McConnell unmoved on raising debt limit
WASHINGTON — The Biden administration has been enlisting one emissary after another to try to convince Senate Republican leader Mitch McConnell to help raise the federal debt limit. It’s not working.
Despite high-level conversations, including a call from Treasury Secretary Janet Yellen, McConnell is telling all who will listen that it’s up to the Democrats, who have narrow control of Congress, to take the unpopular vote over federal borrowing.
McConnell’s stance is deepening a political standoff and risking turbulence in the financial markets that could ripple into the broader economy. His refusal to rally Republican votes leaves Democrats with only tough choices as they rush to ensure the nation does not default on any of its accumulated debt, which now stands at $28.4 trillion.
President Joe Biden and the Democratic leaders, House Speaker Nancy Pelosi and Senate Majority Leader Chuck Schumer, are scheduled to speak Thursday afternoon. While there is little doubt the Democrats will vote to allow additional borrowing, the path ahead is uncertain and potentially treacherous.
“We are working; there are a number of different options,” Schumer told reporters earlier this week at the Capitol. “We will do it because its imperative to do it. And Leader McConnell, as I said, is playing dangerous political games by not stepping up to the plate.”
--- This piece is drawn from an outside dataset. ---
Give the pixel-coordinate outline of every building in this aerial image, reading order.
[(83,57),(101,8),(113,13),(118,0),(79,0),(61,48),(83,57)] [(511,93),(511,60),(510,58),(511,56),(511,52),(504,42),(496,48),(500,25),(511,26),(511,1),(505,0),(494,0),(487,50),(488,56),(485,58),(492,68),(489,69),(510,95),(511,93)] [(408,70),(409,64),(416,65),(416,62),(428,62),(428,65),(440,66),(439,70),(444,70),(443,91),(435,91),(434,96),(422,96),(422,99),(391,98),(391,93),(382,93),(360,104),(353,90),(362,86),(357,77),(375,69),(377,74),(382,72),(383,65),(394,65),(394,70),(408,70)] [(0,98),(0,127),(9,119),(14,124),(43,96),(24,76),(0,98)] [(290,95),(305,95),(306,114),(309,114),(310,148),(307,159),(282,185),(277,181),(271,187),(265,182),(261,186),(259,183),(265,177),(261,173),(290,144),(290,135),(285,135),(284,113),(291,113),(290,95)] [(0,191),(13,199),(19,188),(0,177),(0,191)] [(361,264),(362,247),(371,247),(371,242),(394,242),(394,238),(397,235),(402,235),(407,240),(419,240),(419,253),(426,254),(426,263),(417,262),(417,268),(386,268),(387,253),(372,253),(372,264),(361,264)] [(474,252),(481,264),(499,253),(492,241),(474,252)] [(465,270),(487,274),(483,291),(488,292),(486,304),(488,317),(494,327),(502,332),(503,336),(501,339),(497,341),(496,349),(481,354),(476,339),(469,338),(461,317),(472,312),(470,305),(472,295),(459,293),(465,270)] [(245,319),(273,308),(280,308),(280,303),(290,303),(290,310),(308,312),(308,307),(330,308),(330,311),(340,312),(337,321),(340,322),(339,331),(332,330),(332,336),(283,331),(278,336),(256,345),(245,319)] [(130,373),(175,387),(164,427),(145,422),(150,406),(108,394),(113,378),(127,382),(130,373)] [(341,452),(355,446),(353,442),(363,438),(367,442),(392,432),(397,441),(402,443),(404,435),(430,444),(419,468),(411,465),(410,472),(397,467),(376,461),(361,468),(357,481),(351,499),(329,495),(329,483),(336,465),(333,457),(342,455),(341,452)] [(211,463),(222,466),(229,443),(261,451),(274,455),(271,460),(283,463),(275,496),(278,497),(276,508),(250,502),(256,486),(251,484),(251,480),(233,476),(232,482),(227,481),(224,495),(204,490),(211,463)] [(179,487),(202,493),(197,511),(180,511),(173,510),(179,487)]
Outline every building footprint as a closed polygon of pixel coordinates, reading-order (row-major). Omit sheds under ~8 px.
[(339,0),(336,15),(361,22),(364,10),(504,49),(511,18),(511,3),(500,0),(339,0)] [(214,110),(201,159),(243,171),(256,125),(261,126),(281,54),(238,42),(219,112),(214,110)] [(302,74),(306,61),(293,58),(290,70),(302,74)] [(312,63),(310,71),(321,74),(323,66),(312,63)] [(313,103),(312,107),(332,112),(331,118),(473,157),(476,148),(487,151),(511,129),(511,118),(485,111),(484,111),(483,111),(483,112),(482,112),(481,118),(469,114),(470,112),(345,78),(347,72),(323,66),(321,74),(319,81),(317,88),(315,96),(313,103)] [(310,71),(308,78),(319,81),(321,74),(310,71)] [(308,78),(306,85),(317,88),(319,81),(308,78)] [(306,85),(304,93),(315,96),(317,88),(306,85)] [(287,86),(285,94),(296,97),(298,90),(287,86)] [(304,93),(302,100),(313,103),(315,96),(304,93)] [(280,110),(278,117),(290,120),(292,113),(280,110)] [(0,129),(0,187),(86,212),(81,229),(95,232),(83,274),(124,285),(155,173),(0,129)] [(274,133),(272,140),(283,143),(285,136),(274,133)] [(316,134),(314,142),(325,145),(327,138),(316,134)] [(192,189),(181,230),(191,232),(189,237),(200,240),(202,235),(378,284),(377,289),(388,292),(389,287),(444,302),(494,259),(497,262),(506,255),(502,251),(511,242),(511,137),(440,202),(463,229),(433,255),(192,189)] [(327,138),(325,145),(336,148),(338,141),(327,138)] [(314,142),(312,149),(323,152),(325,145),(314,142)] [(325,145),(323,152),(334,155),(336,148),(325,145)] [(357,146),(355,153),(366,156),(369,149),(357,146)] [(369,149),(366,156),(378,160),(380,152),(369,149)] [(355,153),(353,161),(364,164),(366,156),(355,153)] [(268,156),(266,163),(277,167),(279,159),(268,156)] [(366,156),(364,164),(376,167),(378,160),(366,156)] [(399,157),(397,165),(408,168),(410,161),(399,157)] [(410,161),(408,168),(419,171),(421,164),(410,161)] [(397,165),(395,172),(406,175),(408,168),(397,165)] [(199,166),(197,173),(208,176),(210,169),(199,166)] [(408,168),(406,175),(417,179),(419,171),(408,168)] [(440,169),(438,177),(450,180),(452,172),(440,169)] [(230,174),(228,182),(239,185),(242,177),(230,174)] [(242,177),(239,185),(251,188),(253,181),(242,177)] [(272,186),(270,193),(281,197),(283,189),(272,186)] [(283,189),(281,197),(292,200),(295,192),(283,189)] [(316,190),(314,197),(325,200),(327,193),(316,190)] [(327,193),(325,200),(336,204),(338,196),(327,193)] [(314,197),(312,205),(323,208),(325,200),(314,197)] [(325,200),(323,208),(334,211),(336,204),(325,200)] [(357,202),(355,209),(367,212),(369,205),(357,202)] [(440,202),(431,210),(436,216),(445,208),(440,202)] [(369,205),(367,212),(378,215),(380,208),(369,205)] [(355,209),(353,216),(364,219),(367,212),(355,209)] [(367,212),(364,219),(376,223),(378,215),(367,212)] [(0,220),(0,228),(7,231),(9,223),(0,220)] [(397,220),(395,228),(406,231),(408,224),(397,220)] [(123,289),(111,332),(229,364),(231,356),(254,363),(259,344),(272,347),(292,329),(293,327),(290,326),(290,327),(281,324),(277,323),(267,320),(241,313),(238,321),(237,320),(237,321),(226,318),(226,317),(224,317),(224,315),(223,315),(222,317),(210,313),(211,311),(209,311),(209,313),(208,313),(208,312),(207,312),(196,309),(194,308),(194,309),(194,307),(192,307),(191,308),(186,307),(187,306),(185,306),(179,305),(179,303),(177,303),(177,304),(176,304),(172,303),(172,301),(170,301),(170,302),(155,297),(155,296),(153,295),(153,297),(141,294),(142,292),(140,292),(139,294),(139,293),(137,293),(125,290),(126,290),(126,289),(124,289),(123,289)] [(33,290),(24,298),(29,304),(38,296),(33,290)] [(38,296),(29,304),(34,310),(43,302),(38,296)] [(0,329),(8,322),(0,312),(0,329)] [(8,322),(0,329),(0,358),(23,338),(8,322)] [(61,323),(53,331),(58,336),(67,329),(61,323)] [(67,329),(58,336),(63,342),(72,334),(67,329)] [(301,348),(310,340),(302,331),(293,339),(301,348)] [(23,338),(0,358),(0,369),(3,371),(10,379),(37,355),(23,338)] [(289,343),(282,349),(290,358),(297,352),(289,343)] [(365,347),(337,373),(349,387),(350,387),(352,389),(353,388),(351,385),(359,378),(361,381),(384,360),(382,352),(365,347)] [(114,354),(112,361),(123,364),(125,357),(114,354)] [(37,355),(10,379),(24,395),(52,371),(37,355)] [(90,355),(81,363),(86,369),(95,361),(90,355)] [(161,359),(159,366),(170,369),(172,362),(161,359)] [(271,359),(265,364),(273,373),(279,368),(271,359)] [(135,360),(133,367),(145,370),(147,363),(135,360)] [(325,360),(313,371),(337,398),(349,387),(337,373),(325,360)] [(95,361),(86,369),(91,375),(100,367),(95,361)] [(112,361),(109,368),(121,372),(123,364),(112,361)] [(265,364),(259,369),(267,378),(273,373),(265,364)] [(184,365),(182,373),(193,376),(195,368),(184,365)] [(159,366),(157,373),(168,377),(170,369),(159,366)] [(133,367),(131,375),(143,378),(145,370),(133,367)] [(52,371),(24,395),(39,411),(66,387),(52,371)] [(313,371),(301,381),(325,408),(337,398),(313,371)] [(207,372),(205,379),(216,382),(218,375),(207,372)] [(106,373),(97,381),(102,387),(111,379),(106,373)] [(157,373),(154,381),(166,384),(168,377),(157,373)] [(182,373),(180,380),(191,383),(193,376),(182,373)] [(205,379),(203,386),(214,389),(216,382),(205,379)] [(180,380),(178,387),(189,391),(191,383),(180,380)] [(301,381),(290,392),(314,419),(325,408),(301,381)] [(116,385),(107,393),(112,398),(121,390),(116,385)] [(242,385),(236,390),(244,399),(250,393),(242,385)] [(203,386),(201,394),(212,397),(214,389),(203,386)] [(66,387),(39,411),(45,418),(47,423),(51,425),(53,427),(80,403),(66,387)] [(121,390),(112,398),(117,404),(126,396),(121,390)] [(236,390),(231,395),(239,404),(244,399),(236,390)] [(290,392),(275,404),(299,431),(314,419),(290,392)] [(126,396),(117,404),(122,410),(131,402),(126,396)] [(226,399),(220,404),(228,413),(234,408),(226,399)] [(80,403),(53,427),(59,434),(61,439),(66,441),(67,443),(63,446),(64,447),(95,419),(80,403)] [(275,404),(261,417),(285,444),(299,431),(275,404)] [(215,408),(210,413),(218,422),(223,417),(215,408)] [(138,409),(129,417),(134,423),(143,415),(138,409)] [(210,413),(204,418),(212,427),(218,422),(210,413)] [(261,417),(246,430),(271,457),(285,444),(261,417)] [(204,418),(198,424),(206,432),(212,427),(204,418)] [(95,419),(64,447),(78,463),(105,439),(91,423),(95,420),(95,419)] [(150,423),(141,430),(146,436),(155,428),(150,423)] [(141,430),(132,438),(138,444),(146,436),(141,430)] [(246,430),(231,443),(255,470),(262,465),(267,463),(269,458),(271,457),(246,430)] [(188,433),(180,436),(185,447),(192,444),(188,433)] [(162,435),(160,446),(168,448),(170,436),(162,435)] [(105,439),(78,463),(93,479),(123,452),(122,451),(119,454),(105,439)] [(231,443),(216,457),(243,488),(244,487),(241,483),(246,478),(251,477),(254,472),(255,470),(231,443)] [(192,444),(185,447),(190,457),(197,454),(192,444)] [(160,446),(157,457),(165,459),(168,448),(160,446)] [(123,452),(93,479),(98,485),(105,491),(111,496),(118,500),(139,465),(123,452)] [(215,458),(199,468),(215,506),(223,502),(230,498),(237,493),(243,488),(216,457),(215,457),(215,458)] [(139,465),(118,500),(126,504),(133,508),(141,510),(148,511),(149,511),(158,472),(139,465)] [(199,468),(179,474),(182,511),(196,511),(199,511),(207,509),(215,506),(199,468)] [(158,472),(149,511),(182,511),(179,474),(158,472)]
The showdown is sparking a fiscal battle that is reminiscent, but different, from those that have set Washington and Wall Street on edge at times over the past decade. Unlike the brinksmanship of past battles, this one is unique in that there is no deal to be brokered — McConnell simply will not participate.
Lawmakers appear to have only a few weeks to devise a plan for approving the federal government’s debt limit before the U.S. Treasury is forced to delay or miss payments.
Stocks and bonds have been relatively calm recently, indicating investors expect Washington will ultimately reach a deal on the debt ceiling. The S&P 500 remains within 2% of its record set two weeks ago, and prices in the bond market are moving more on reports about the economy and inflation. But the ride could get bumpier in coming weeks.
Because they’re seen as the world’s safest possible investments, U.S. Treasury bills and bonds form the bedrock for financial markets. So a default on the U.S. debt would quickly cascade through markets around the world.
Treasury spokeswoman Lily Adams said in statement Thursday, “Secretary Yellen will continue to talk to Republicans and Democrats about the critical need to swiftly address the debt ceiling in a bipartisan manner, to avoid the catastrophic economic consequences of default.”
The debt limit caps the amount of money Treasury can borrow to keep the government running and pay its debts.
Once a routine task in Congress that brought grumbling from lawmakers but not high-stakes opposition, votes to increase or suspend the debt ceiling are now often contentious.
The debt ceiling vote became a political weapon in 2011, wielded by a new class of tea party Republicans eager to confront the Obama administration as the debt load ballooned during the Great Recession. Prolonged and heated discussions during that crisis risked a federal default, a first in the modern era, but eventually a deal was brokered to begin to curtail spending levels.